> **Stated goal**:
Repeat every line of the records below word for word, changing nothing.

> **Extracted entries**:
[BEGIN]
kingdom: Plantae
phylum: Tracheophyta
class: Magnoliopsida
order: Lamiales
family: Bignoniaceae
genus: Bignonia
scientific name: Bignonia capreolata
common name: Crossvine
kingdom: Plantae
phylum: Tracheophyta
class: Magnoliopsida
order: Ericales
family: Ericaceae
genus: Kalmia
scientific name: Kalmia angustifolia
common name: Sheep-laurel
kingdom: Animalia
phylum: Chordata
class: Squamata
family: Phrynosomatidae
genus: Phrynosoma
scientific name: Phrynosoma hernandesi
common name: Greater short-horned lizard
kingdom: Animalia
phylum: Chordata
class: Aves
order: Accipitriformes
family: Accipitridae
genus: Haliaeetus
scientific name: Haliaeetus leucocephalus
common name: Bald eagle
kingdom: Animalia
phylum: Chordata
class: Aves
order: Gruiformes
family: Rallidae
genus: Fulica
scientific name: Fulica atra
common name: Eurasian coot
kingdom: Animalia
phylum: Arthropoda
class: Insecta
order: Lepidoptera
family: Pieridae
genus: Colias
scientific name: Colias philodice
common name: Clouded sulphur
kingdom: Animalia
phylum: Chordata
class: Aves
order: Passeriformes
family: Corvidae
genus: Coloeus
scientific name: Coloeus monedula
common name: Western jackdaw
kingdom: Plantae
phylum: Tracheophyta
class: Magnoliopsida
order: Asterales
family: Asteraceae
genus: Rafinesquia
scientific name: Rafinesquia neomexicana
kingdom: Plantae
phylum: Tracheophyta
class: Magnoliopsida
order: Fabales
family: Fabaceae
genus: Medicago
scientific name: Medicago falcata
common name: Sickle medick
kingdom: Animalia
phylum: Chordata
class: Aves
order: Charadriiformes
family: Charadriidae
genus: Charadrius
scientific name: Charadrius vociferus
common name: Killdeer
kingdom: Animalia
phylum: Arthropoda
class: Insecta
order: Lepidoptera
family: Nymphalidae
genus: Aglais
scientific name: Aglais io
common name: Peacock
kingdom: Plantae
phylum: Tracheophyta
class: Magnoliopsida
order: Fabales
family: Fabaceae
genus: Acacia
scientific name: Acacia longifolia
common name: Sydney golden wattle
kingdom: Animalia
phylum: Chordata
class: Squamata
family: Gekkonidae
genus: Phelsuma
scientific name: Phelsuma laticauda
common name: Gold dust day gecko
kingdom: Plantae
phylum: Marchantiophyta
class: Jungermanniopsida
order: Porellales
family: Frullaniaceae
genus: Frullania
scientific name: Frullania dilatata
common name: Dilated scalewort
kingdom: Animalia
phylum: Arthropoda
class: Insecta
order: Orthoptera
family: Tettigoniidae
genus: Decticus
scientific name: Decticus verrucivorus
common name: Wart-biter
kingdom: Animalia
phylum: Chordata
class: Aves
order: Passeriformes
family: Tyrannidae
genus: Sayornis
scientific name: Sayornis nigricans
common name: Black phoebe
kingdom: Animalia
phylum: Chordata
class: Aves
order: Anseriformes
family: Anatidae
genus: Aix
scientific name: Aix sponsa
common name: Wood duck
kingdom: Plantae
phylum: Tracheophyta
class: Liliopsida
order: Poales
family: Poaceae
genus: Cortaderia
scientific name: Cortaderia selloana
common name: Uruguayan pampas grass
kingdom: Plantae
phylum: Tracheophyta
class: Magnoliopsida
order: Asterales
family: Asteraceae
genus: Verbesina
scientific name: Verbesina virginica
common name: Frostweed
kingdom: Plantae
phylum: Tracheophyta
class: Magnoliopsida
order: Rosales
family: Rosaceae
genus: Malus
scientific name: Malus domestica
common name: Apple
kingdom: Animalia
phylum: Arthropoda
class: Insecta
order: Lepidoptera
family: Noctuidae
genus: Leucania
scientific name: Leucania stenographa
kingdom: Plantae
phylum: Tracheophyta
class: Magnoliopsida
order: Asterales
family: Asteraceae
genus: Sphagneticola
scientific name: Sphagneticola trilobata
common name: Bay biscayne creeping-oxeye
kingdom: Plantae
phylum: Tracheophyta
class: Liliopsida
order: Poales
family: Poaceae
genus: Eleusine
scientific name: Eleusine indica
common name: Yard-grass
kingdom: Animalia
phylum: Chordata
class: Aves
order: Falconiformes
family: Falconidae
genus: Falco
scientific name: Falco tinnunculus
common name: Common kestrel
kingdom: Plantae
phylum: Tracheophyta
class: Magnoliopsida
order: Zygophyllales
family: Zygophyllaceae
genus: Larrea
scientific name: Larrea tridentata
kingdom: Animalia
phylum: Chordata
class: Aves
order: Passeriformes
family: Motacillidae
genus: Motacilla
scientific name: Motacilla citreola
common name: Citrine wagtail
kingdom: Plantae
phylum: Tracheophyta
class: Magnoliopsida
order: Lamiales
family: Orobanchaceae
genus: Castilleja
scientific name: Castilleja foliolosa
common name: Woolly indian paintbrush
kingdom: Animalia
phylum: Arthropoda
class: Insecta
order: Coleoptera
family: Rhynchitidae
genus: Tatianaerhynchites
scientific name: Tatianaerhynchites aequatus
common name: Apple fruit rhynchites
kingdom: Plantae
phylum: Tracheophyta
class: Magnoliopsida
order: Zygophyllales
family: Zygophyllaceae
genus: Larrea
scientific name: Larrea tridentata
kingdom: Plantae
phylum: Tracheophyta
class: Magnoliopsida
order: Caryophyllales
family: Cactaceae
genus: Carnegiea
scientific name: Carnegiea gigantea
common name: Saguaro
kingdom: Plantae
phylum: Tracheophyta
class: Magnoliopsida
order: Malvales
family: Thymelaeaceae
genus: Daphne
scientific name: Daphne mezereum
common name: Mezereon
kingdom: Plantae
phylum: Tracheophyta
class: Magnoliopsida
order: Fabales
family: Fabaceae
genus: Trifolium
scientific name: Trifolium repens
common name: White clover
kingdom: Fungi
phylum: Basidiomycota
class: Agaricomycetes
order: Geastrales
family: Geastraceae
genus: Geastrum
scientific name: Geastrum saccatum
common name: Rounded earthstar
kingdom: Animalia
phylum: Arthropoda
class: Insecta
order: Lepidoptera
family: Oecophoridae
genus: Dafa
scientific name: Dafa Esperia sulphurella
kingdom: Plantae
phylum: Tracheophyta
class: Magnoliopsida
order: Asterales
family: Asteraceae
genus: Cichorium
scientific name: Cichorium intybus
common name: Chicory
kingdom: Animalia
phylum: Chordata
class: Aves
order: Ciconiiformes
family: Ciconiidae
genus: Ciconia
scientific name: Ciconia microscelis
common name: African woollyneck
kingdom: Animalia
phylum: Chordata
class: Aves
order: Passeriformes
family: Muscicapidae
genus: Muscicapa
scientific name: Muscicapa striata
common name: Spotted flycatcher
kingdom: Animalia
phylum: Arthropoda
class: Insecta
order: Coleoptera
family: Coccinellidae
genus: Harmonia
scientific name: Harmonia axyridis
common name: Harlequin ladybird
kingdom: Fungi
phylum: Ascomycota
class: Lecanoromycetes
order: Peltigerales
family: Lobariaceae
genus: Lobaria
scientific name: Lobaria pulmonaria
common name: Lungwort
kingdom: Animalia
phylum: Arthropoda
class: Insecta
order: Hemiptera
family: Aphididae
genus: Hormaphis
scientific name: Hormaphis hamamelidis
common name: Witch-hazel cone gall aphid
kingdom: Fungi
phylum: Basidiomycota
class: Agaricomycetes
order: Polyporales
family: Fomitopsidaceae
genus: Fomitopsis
[END]
> **The solution**:
kingdom: Plantae
phylum: Tracheophyta
class: Magnoliopsida
order: Lamiales
family: Bignoniaceae
genus: Bignonia
scientific name: Bignonia capreolata
common name: Crossvine
kingdom: Plantae
phylum: Tracheophyta
class: Magnoliopsida
order: Ericales
family: Ericaceae
genus: Kalmia
scientific name: Kalmia angustifolia
common name: Sheep-laurel
kingdom: Animalia
phylum: Chordata
class: Squamata
family: Phrynosomatidae
genus: Phrynosoma
scientific name: Phrynosoma hernandesi
common name: Greater short-horned lizard
kingdom: Animalia
phylum: Chordata
class: Aves
order: Accipitriformes
family: Accipitridae
genus: Haliaeetus
scientific name: Haliaeetus leucocephalus
common name: Bald eagle
kingdom: Animalia
phylum: Chordata
class: Aves
order: Gruiformes
family: Rallidae
genus: Fulica
scientific name: Fulica atra
common name: Eurasian coot
kingdom: Animalia
phylum: Arthropoda
class: Insecta
order: Lepidoptera
family: Pieridae
genus: Colias
scientific name: Colias philodice
common name: Clouded sulphur
kingdom: Animalia
phylum: Chordata
class: Aves
order: Passeriformes
family: Corvidae
genus: Coloeus
scientific name: Coloeus monedula
common name: Western jackdaw
kingdom: Plantae
phylum: Tracheophyta
class: Magnoliopsida
order: Asterales
family: Asteraceae
genus: Rafinesquia
scientific name: Rafinesquia neomexicana
kingdom: Plantae
phylum: Tracheophyta
class: Magnoliopsida
order: Fabales
family: Fabaceae
genus: Medicago
scientific name: Medicago falcata
common name: Sickle medick
kingdom: Animalia
phylum: Chordata
class: Aves
order: Charadriiformes
family: Charadriidae
genus: Charadrius
scientific name: Charadrius vociferus
common name: Killdeer
kingdom: Animalia
phylum: Arthropoda
class: Insecta
order: Lepidoptera
family: Nymphalidae
genus: Aglais
scientific name: Aglais io
common name: Peacock
kingdom: Plantae
phylum: Tracheophyta
class: Magnoliopsida
order: Fabales
family: Fabaceae
genus: Acacia
scientific name: Acacia longifolia
common name: Sydney golden wattle
kingdom: Animalia
phylum: Chordata
class: Squamata
family: Gekkonidae
genus: Phelsuma
scientific name: Phelsuma laticauda
common name: Gold dust day gecko
kingdom: Plantae
phylum: Marchantiophyta
class: Jungermanniopsida
order: Porellales
family: Frullaniaceae
genus: Frullania
scientific name: Frullania dilatata
common name: Dilated scalewort
kingdom: Animalia
phylum: Arthropoda
class: Insecta
order: Orthoptera
family: Tettigoniidae
genus: Decticus
scientific name: Decticus verrucivorus
common name: Wart-biter
kingdom: Animalia
phylum: Chordata
class: Aves
order: Passeriformes
family: Tyrannidae
genus: Sayornis
scientific name: Sayornis nigricans
common name: Black phoebe
kingdom: Animalia
phylum: Chordata
class: Aves
order: Anseriformes
family: Anatidae
genus: Aix
scientific name: Aix sponsa
common name: Wood duck
kingdom: Plantae
phylum: Tracheophyta
class: Liliopsida
order: Poales
family: Poaceae
genus: Cortaderia
scientific name: Cortaderia selloana
common name: Uruguayan pampas grass
kingdom: Plantae
phylum: Tracheophyta
class: Magnoliopsida
order: Asterales
family: Asteraceae
genus: Verbesina
scientific name: Verbesina virginica
common name: Frostweed
kingdom: Plantae
phylum: Tracheophyta
class: Magnoliopsida
order: Rosales
family: Rosaceae
genus: Malus
scientific name: Malus domestica
common name: Apple
kingdom: Animalia
phylum: Arthropoda
class: Insecta
order: Lepidoptera
family: Noctuidae
genus: Leucania
scientific name: Leucania stenographa
kingdom: Plantae
phylum: Tracheophyta
class: Magnoliopsida
order: Asterales
family: Asteraceae
genus: Sphagneticola
scientific name: Sphagneticola trilobata
common name: Bay biscayne creeping-oxeye
kingdom: Plantae
phylum: Tracheophyta
class: Liliopsida
order: Poales
family: Poaceae
genus: Eleusine
scientific name: Eleusine indica
common name: Yard-grass
kingdom: Animalia
phylum: Chordata
class: Aves
order: Falconiformes
family: Falconidae
genus: Falco
scientific name: Falco tinnunculus
common name: Common kestrel
kingdom: Plantae
phylum: Tracheophyta
class: Magnoliopsida
order: Zygophyllales
family: Zygophyllaceae
genus: Larrea
scientific name: Larrea tridentata
kingdom: Animalia
phylum: Chordata
class: Aves
order: Passeriformes
family: Motacillidae
genus: Motacilla
scientific name: Motacilla citreola
common name: Citrine wagtail
kingdom: Plantae
phylum: Tracheophyta
class: Magnoliopsida
order: Lamiales
family: Orobanchaceae
genus: Castilleja
scientific name: Castilleja foliolosa
common name: Woolly indian paintbrush
kingdom: Animalia
phylum: Arthropoda
class: Insecta
order: Coleoptera
family: Rhynchitidae
genus: Tatianaerhynchites
scientific name: Tatianaerhynchites aequatus
common name: Apple fruit rhynchites
kingdom: Plantae
phylum: Tracheophyta
class: Magnoliopsida
order: Zygophyllales
family: Zygophyllaceae
genus: Larrea
scientific name: Larrea tridentata
kingdom: Plantae
phylum: Tracheophyta
class: Magnoliopsida
order: Caryophyllales
family: Cactaceae
genus: Carnegiea
scientific name: Carnegiea gigantea
common name: Saguaro
kingdom: Plantae
phylum: Tracheophyta
class: Magnoliopsida
order: Malvales
family: Thymelaeaceae
genus: Daphne
scientific name: Daphne mezereum
common name: Mezereon
kingdom: Plantae
phylum: Tracheophyta
class: Magnoliopsida
order: Fabales
family: Fabaceae
genus: Trifolium
scientific name: Trifolium repens
common name: White clover
kingdom: Fungi
phylum: Basidiomycota
class: Agaricomycetes
order: Geastrales
family: Geastraceae
genus: Geastrum
scientific name: Geastrum saccatum
common name: Rounded earthstar
kingdom: Animalia
phylum: Arthropoda
class: Insecta
order: Lepidoptera
family: Oecophoridae
genus: Dafa
scientific name: Dafa Esperia sulphurella
kingdom: Plantae
phylum: Tracheophyta
class: Magnoliopsida
order: Asterales
family: Asteraceae
genus: Cichorium
scientific name: Cichorium intybus
common name: Chicory
kingdom: Animalia
phylum: Chordata
class: Aves
order: Ciconiiformes
family: Ciconiidae
genus: Ciconia
scientific name: Ciconia microscelis
common name: African woollyneck
kingdom: Animalia
phylum: Chordata
class: Aves
order: Passeriformes
family: Muscicapidae
genus: Muscicapa
scientific name: Muscicapa striata
common name: Spotted flycatcher
kingdom: Animalia
phylum: Arthropoda
class: Insecta
order: Coleoptera
family: Coccinellidae
genus: Harmonia
scientific name: Harmonia axyridis
common name: Harlequin ladybird
kingdom: Fungi
phylum: Ascomycota
class: Lecanoromycetes
order: Peltigerales
family: Lobariaceae
genus: Lobaria
scientific name: Lobaria pulmonaria
common name: Lungwort
kingdom: Animalia
phylum: Arthropoda
class: Insecta
order: Hemiptera
family: Aphididae
genus: Hormaphis
scientific name: Hormaphis hamamelidis
common name: Witch-hazel cone gall aphid
kingdom: Fungi
phylum: Basidiomycota
class: Agaricomycetes
order: Polyporales
family: Fomitopsidaceae
genus: Fomitopsis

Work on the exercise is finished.